His name was Randall Wilfred Pratt III, and he was with the U.S. State Department in Madrango, much to the chagrin of the embassy staff. On paper, Pratt had looked good, an honor graduate of Harvard whose father was a major contributor and leverage broker for the party in power, and a confidant of the president.

In person, Pratt III was an embarrassment to all, a closet case who came in the package, along with the donations and endorsements. Banished to the minute, unstable Central American country, he was kept discreetly out of sight and used only when some undesirable occasion arose. This job was perfect; it required no diplomacy at all.

For two days he had sat thus, all tacked in, waiting and watching for his first glimpse of a place so foul, so unforgiving, so terrifying by reputation, that even the judges who condemned men to its depths whispered its name. With each passing hour Pratt’s anxiety grew until it was a scream waiting to happen, a scream that could not be suppressed.
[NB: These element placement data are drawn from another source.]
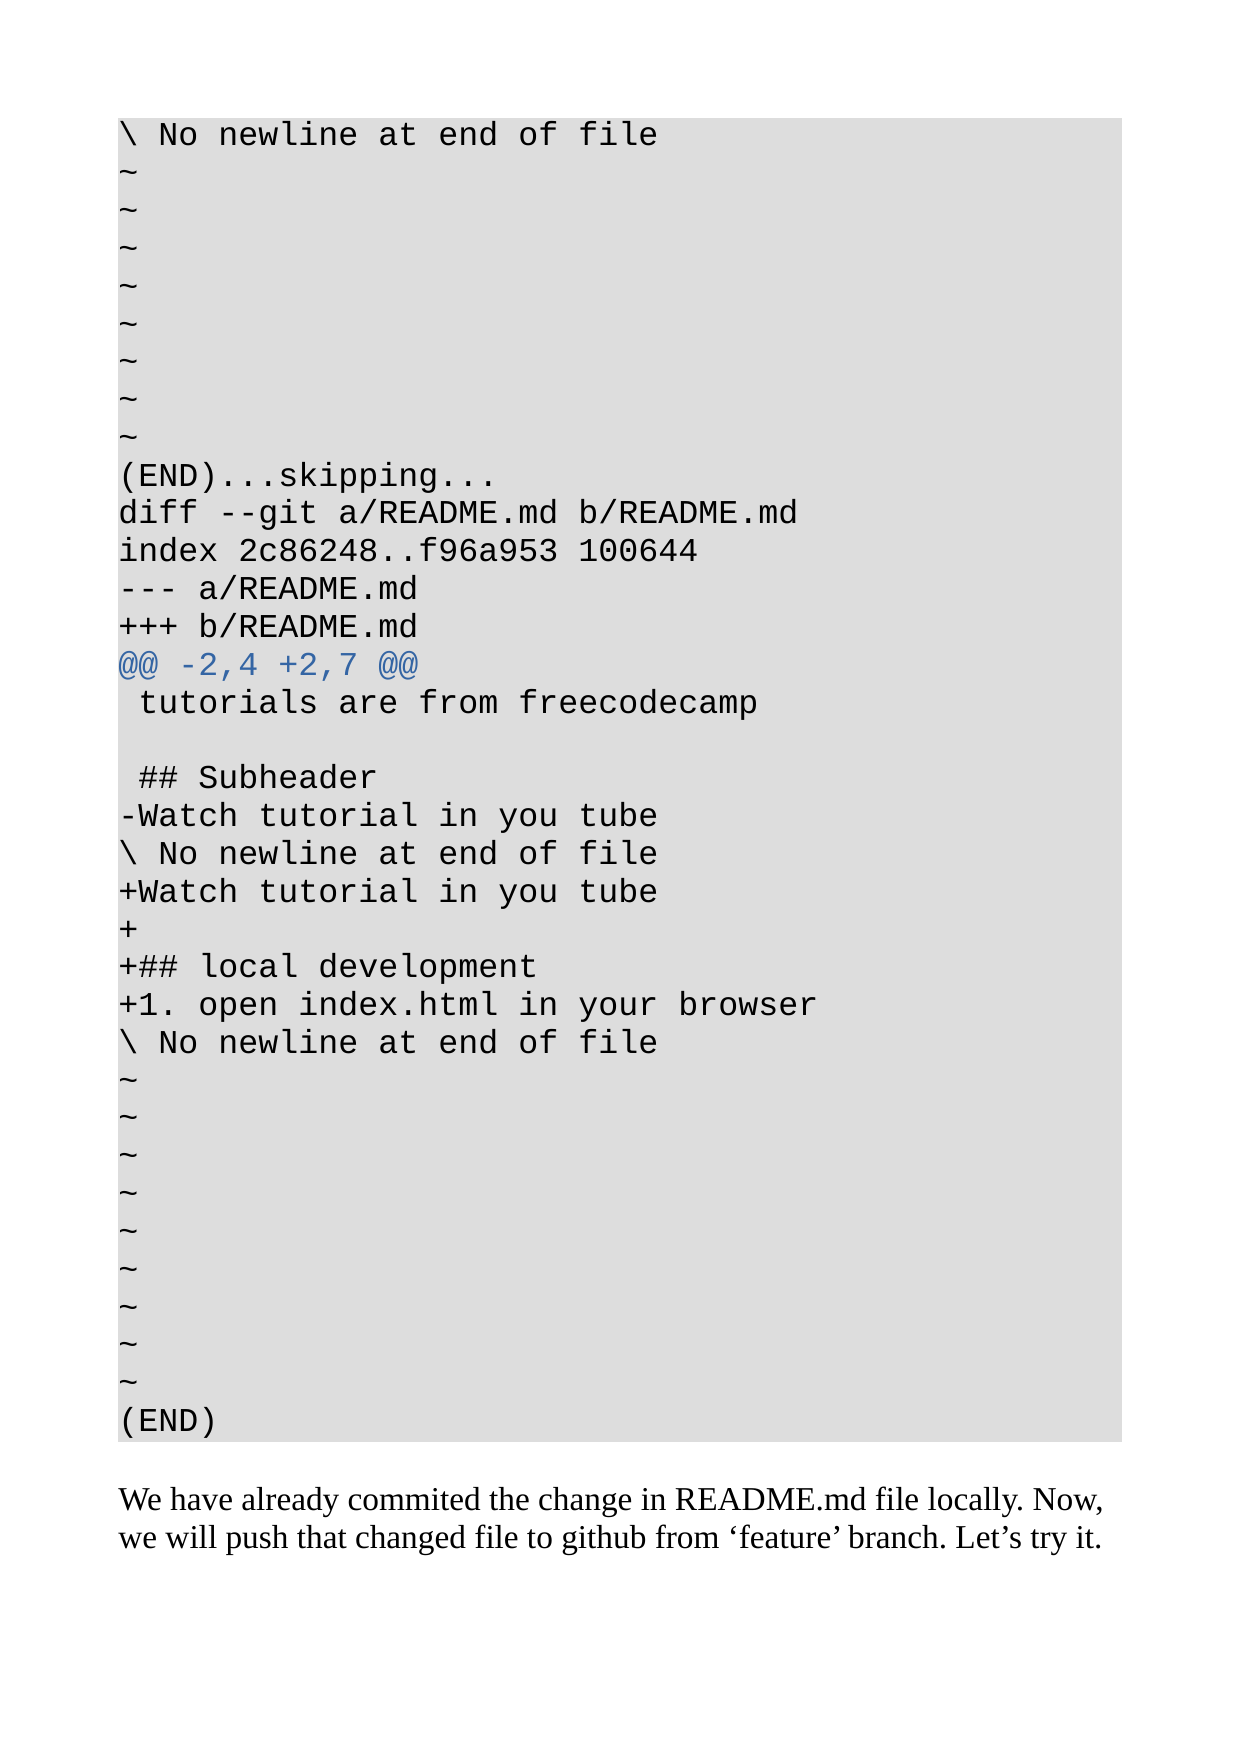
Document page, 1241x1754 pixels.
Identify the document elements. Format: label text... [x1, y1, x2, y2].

text We have already commited the change in README.md file locally. Now, we will push that changed file to github from ‘feature’ branch. Let’s try it. [118, 1479, 1122, 1556]
text +1. open index.html in your browser [118, 988, 1122, 1026]
text ~ [118, 1177, 1122, 1215]
text +Watch tutorial in you tube [118, 874, 1122, 912]
text \ No newline at end of file [118, 837, 1122, 874]
text ~ [118, 1101, 1122, 1139]
text ~ [118, 1063, 1122, 1101]
text ~ [118, 383, 1122, 421]
text ~ [118, 1366, 1122, 1404]
text ~ [118, 1215, 1122, 1252]
text (END) [118, 1404, 1122, 1442]
text ~ [118, 1290, 1122, 1328]
text +## local development [118, 950, 1122, 988]
text ~ [118, 1139, 1122, 1177]
text ~ [118, 307, 1122, 345]
text (END)...skipping... [118, 458, 1122, 496]
text -Watch tutorial in you tube [118, 799, 1122, 837]
text ~ [118, 269, 1122, 307]
text --- a/README.md [118, 572, 1122, 610]
text ~ [118, 194, 1122, 232]
text ~ [118, 1328, 1122, 1366]
text \ No newline at end of file [118, 118, 1122, 156]
text ~ [118, 421, 1122, 458]
text + [118, 912, 1122, 950]
text diff --git a/README.md b/README.md [118, 496, 1122, 534]
text tutorials are from freecodecamp [118, 685, 1122, 723]
text ~ [118, 345, 1122, 383]
text ## Subheader [118, 761, 1122, 799]
text +++ b/README.md [118, 610, 1122, 647]
text ~ [118, 232, 1122, 269]
text index 2c86248..f96a953 100644 [118, 534, 1122, 572]
text @@ -2,4 +2,7 @@ [118, 647, 1122, 685]
text \ No newline at end of file [118, 1026, 1122, 1063]
text ~ [118, 1252, 1122, 1290]
text ~ [118, 156, 1122, 194]
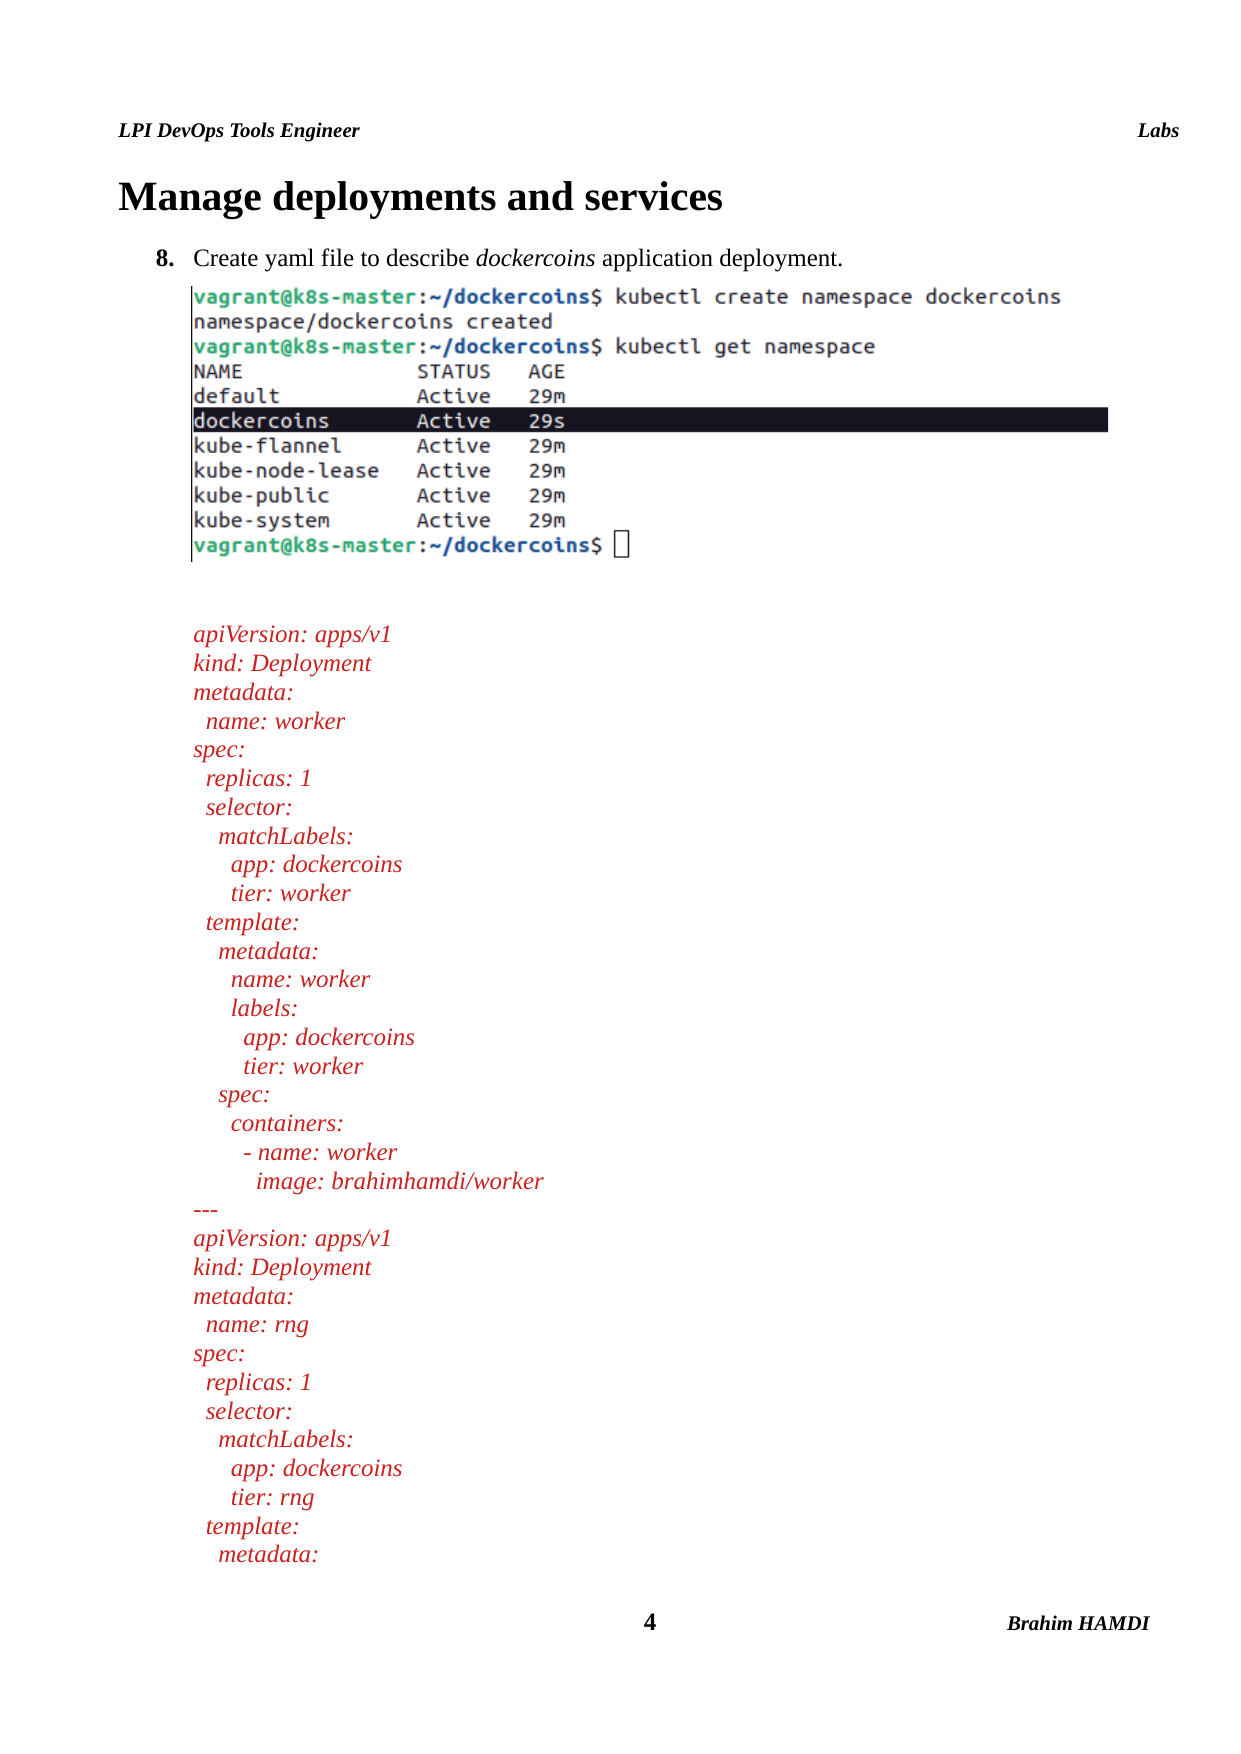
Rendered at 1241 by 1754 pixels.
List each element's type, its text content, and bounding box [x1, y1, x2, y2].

list spec: [156, 1079, 1181, 1108]
list app: dockercoins [156, 849, 1181, 878]
list matchLabels: [156, 1424, 1181, 1453]
list apiVersion: apps/v1 [156, 619, 1181, 648]
list containers: [156, 1108, 1181, 1137]
list selector: [156, 792, 1181, 821]
list image: brahimhamdi/worker [156, 1166, 1181, 1194]
list metadata: [156, 936, 1181, 964]
list selector: [156, 1396, 1181, 1424]
list - name: worker [156, 1137, 1181, 1166]
list spec: [156, 734, 1181, 763]
list tier: rng [156, 1482, 1181, 1511]
list kind: Deployment [156, 648, 1181, 677]
list apiVersion: apps/v1 [156, 1223, 1181, 1252]
list labels: [156, 993, 1181, 1022]
list template: [156, 907, 1181, 936]
list --- [156, 1194, 1181, 1223]
list app: dockercoins [156, 1453, 1181, 1482]
list spec: [156, 1338, 1181, 1367]
list replicas: 1 [156, 1367, 1181, 1396]
list metadata: [156, 1539, 1181, 1568]
list metadata: [156, 1281, 1181, 1309]
list tier: worker [156, 878, 1181, 907]
text Manage deployments and services [118, 172, 1181, 219]
list tier: worker [156, 1051, 1181, 1079]
list kind: Deployment [156, 1252, 1181, 1281]
list replicas: 1 [156, 763, 1181, 792]
list metadata: [156, 677, 1181, 706]
list name: rng [156, 1309, 1181, 1338]
list template: [156, 1511, 1181, 1539]
list Create yaml file to describe dockercoins application deployment. [156, 243, 1181, 272]
list app: dockercoins [156, 1022, 1181, 1051]
list name: worker [156, 706, 1181, 734]
list name: worker [156, 964, 1181, 993]
picture [191, 286, 1109, 562]
list matchLabels: [156, 821, 1181, 849]
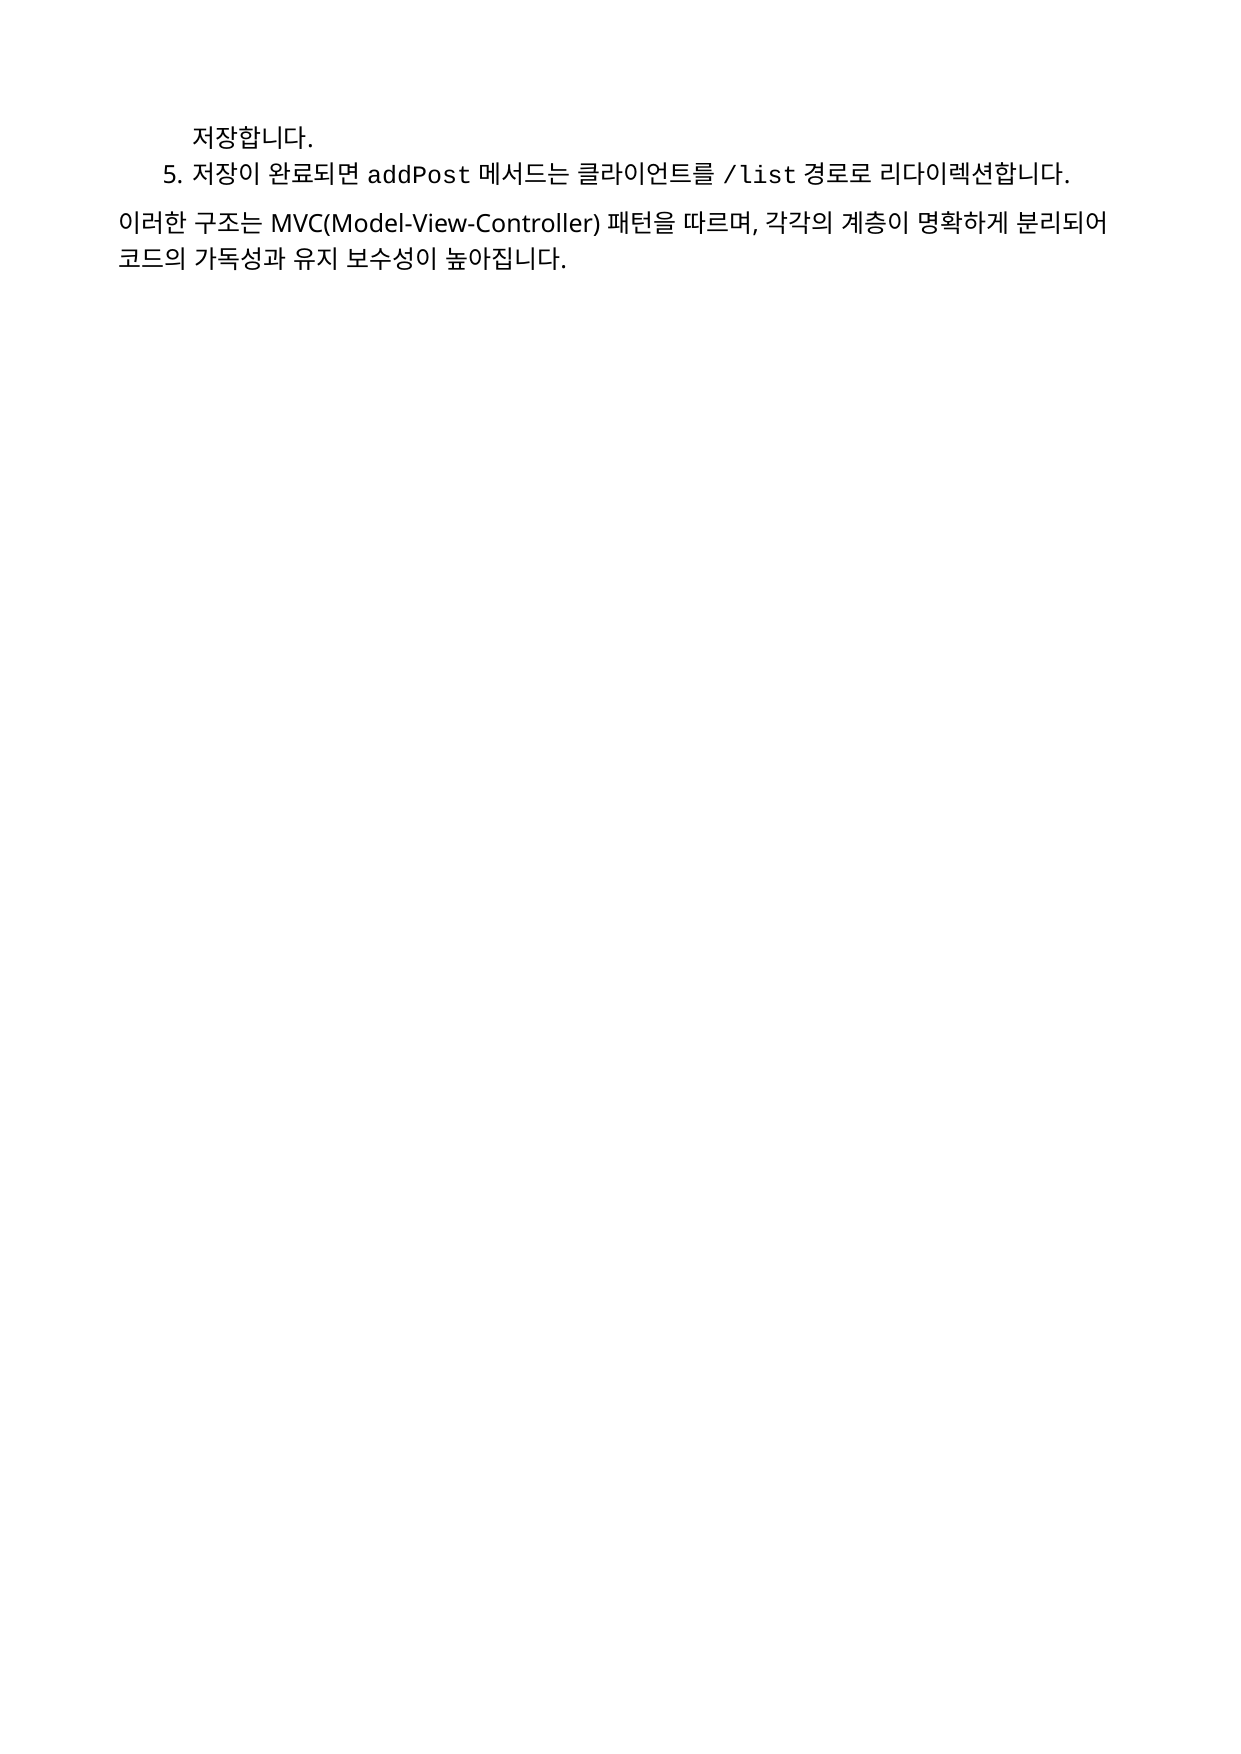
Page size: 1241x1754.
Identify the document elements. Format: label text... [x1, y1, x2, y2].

list 저장이 완료되면 addPost 메서드는 클라이언트를 /list 경로로 리다이렉션합니다. [162, 154, 1122, 191]
list 저장합니다. [162, 118, 1122, 154]
text 이러한 구조는 MVC(Model-View-Controller) 패턴을 따르며, 각각의 계층이 명확하게 분리되어 코드의 가독성과 유지 보수성이 높아집니다. [118, 203, 1122, 276]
The old scow burst through the trees and the place rose like a specter before them, a towering stone bastion tortured by vines, smothered with damp green moss, and choked by the forest that entrapped it. Pratt was so undone, so utterly terrified by the sight that he -yelled out loud, a piercing cry that jarred the master of the boat awake and brought him immediately to his feet. Pratt quickly recovered. Turning with embarrassment, he dismissed the outburst with a wave of his chubby hand. He pulled a handkerchief from his pocket and furiously mopped his face.

My God, he thought, was Hatcher still alive? And if so, was he sane enough to be worth this trip?

HATCHER

Christian Hatcher had been there for three years, two months and twenty-seven days — 1,183 days, to be exact. Nobody in Los Boxes knew his real name, which was not uncommon; nobody in Los Boxes knew anybody’s real name. To be sentenced here was to be sentenced to oblivion.